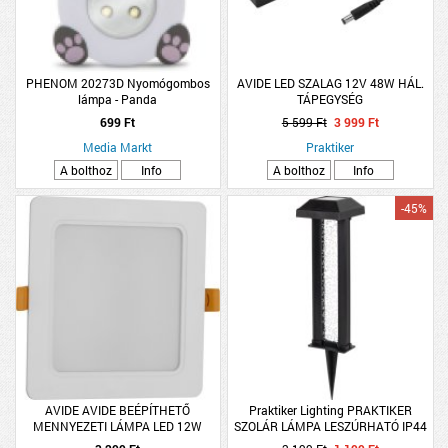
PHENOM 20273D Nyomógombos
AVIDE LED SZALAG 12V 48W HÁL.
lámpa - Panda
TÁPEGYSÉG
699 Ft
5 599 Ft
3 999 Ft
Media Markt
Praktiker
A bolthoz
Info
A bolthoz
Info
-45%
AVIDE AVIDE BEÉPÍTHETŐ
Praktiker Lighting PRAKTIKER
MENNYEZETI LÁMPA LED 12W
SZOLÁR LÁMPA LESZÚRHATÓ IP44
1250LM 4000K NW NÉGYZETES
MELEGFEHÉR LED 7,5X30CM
···
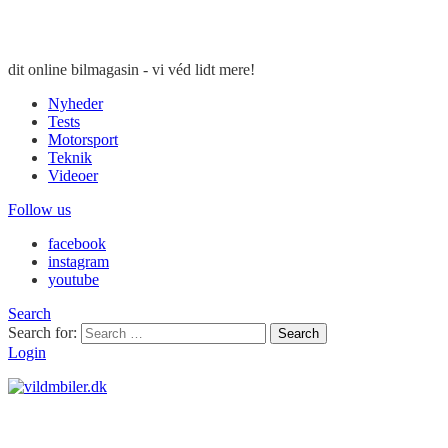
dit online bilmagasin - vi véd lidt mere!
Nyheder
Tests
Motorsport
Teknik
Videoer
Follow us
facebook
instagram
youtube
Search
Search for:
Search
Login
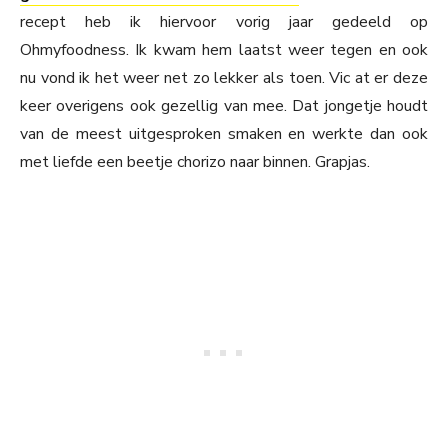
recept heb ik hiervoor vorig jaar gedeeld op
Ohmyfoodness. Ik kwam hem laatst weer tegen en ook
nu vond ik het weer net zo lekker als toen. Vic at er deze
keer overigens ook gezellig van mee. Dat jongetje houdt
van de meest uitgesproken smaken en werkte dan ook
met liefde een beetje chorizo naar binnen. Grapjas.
···
■ Work order
Present the lines as a numbered list, starting with the line that contains "PHENOM 20273D Nyomógombos" and going on through the line that contains "MELEGFEHÉR LED 7,5X30CM", with any blank lines left out.

■ Solution for this exercise
1. PHENOM 20273D Nyomógombos
2. AVIDE LED SZALAG 12V 48W HÁL.
3. lámpa - Panda
4. TÁPEGYSÉG
5. 699 Ft
6. 5 599 Ft
7. 3 999 Ft
8. Media Markt
9. Praktiker
10. A bolthoz
11. Info
12. A bolthoz
13. Info
14. -45%
15. AVIDE AVIDE BEÉPÍTHETŐ
16. Praktiker Lighting PRAKTIKER
17. MENNYEZETI LÁMPA LED 12W
18. SZOLÁR LÁMPA LESZÚRHATÓ IP44
19. 1250LM 4000K NW NÉGYZETES
20. MELEGFEHÉR LED 7,5X30CM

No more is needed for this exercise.